Menurut dia, kekuatan finansial tersebut tercermin dari rasio Risk Based Capital (RBC) MSIG Life yang mencapai 1.382 persen, jauh di atas batas minimum yang ditetapkan Otoritas Jasa Keuangan (OJK) sebesar 120 persen.
3. Klaim Rp1,27 miliar membantu keluarga menjaga stabilitas keuangan

ilustrasi memastikan asuransi kesehatan (pexels.com/Leeloo Thefirst) Manfaat perlindungan asuransi tersebut dirasakan salah satunya oleh keluarga almarhumah Marilyn Wijaya yang menjadi nasabah MSIG Life sejak Mei 2023 melalui Bank Sinarmas. Ahli warisnya, Ho Gek Bie, menerima manfaat sebesar Rp1,27 miliar yang berasal dari produk Simas Income Protection dan Simas Pension Plan.
Menurut Ho Gek Bie, manfaat yang diterima membantu keluarga menjaga kondisi keuangan setelah kehilangan anggota keluarga. Kehadiran dana klaim membuat keluarga tidak perlu mengganggu tabungan maupun mengalihkan anggaran dari kebutuhan lain yang telah disiapkan sebelumnya.
"Manfaat asuransi ini sangat membantu kami, terutama dalam menjaga stabilitas keuangan keluarga, sehingga kami tidak perlu mengambil dana simpanan atau pos anggaran lainnya. Kami bersyukur proteksi ini berjalan sesuai fungsi dan harapan kami.

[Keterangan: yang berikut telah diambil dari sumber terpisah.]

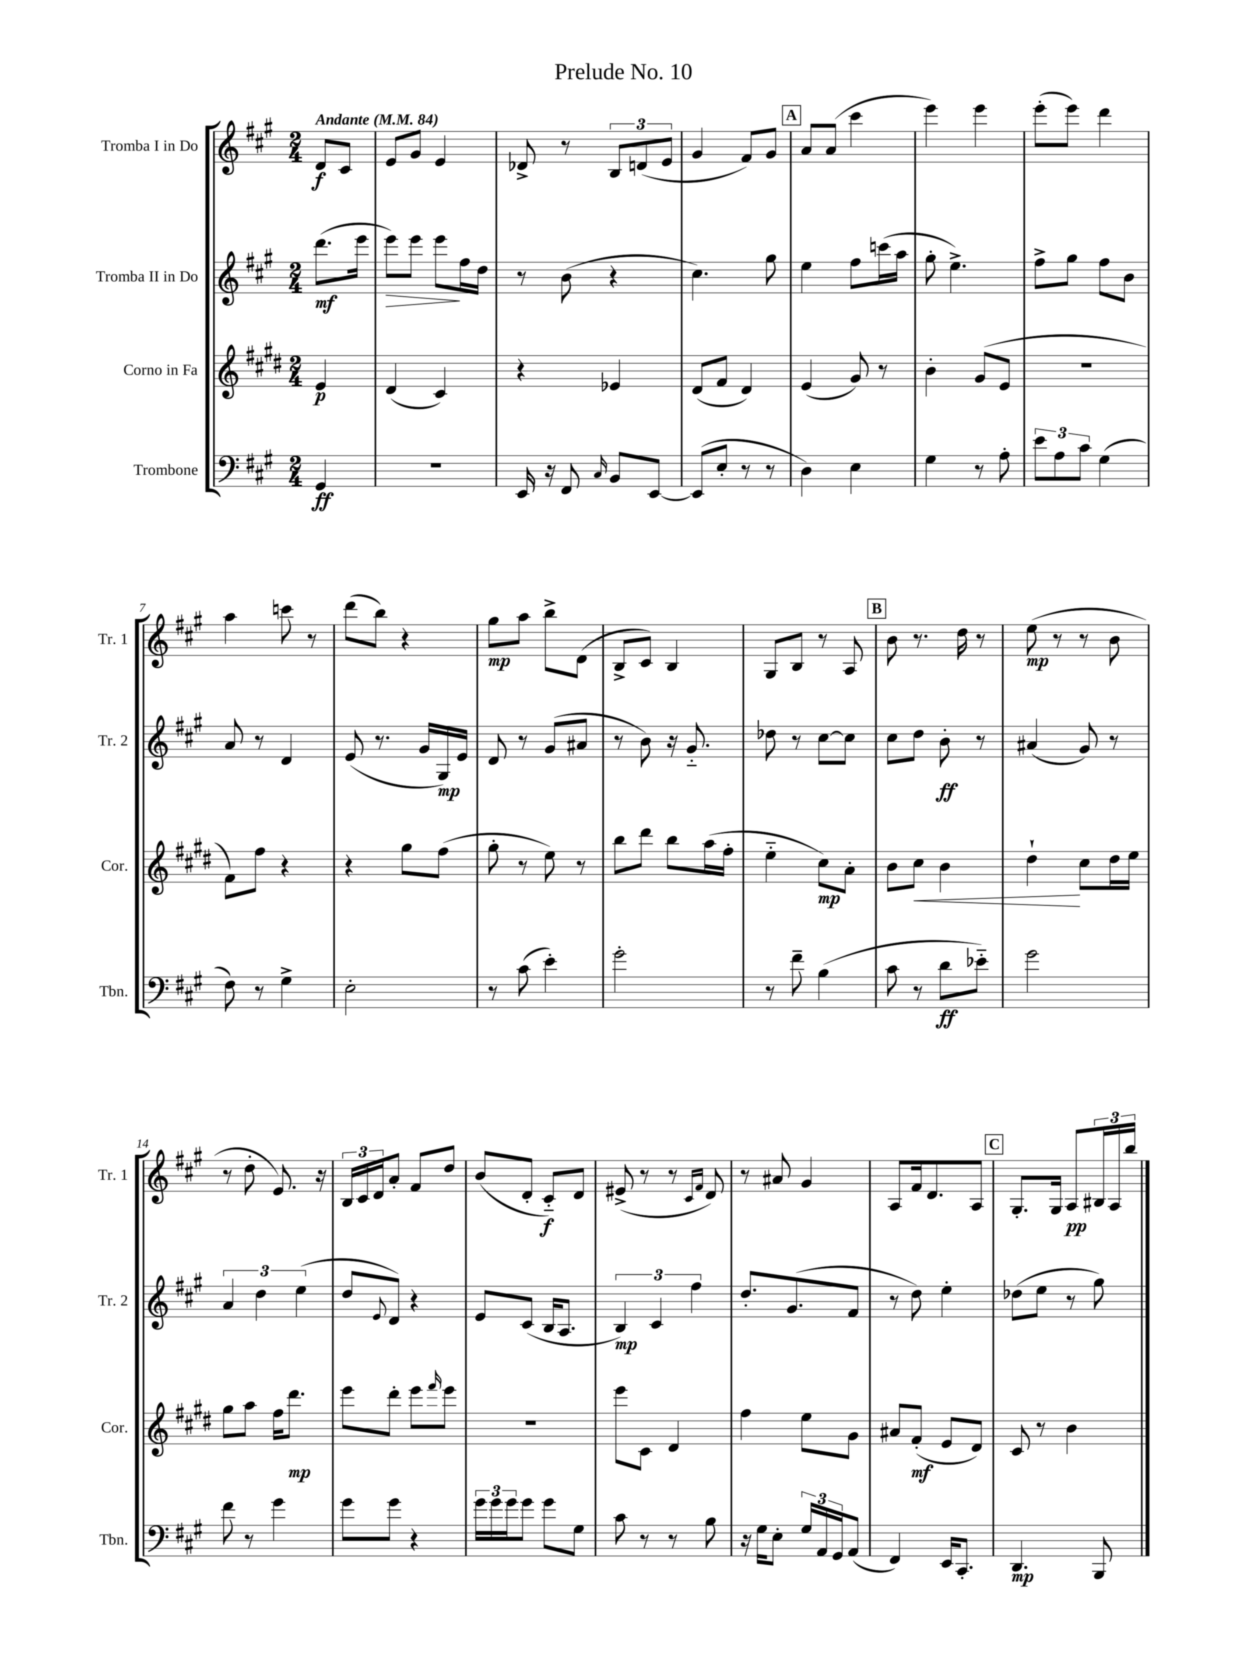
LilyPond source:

Saya sangat mengapresiasi proses klaimnya yang responsif tanpa berbelit-belit," ujarnya.
MSIG Life menilai perlindungan jiwa tetap menjadi bagian penting dalam perencanaan keuangan keluarga. Dengan adanya manfaat asuransi, keluarga dapat memiliki bantalan finansial yang membantu menjaga keberlangsungan rencana pendidikan, kebutuhan hidup, maupun tujuan keuangan lainnya ketika risiko meninggal dunia terjadi lebih cepat dari yang diperkirakan.